Well, there are two things. Once is simple: Hollywood, before giving the DVD maker the key, make sure that the DVD player is hard to “tamper” with. The DVD maker must put the key in a special chip, glued to the microchip, and that self-destructs if people tamper with it. As you can imagine, creative people have found ways to defeat that self-destruction. And so, Hollywood convinced the US government to pass a law called “Digital Millenium Copyright Act”. The DMCA says that
- It is illegal to tamper with the DVD that you bought and get the key out.
- It is illegal to tell someone the key that you dug out of the DVD.
- It is illegal to tell someone how to tamper with the DVD to get the key out.
- It is illegal to tell someone where to find instructions on how to tamper with the DVD, or how to get the key.
You might have noticed that 2-4 are restrictions on speech. There are numbers that are so illegal, that not only are you not allowed to write them on a piece of paper and give them to your friend, but if someone spray-painted them on a building, you are not allowed to tell anyone where that building is. Whether you’re allowed to tell them where they can find a map with the building starred in it is, I believe, still up for debate.

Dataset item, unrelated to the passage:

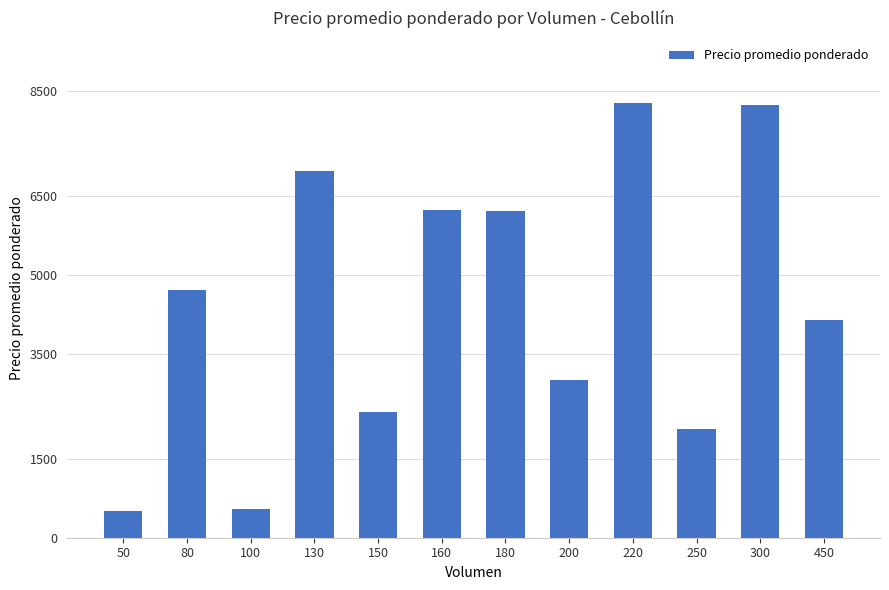

The value at 250 is 2080. True or false?

True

The incredulity continues as you find songs on You Tube and Flag images that encode illegal numbers. This means that certain songs and flags are now illegal. In fact, it very well might be that the Wikipedia page on “Illegal numbers” is already illegal, since it contains data that can allow recovery of these numbers. I wish I were kidding, but I am not.
I, personally, am not a copyright extremist. I am not committed to abolish copyright. However, I think that understanding the math and physics of computation are important, because otherwise we end up making songs illegal. When Hollywood claims that copyright infringement might cause jobs lost, and that this necessitates stronger copyright law, we should first ask “Will this make singing songs illegal?”
This is why programmers are concerned about copyright law — because we understand all of the above. I hope, after reading this, you are also concerned!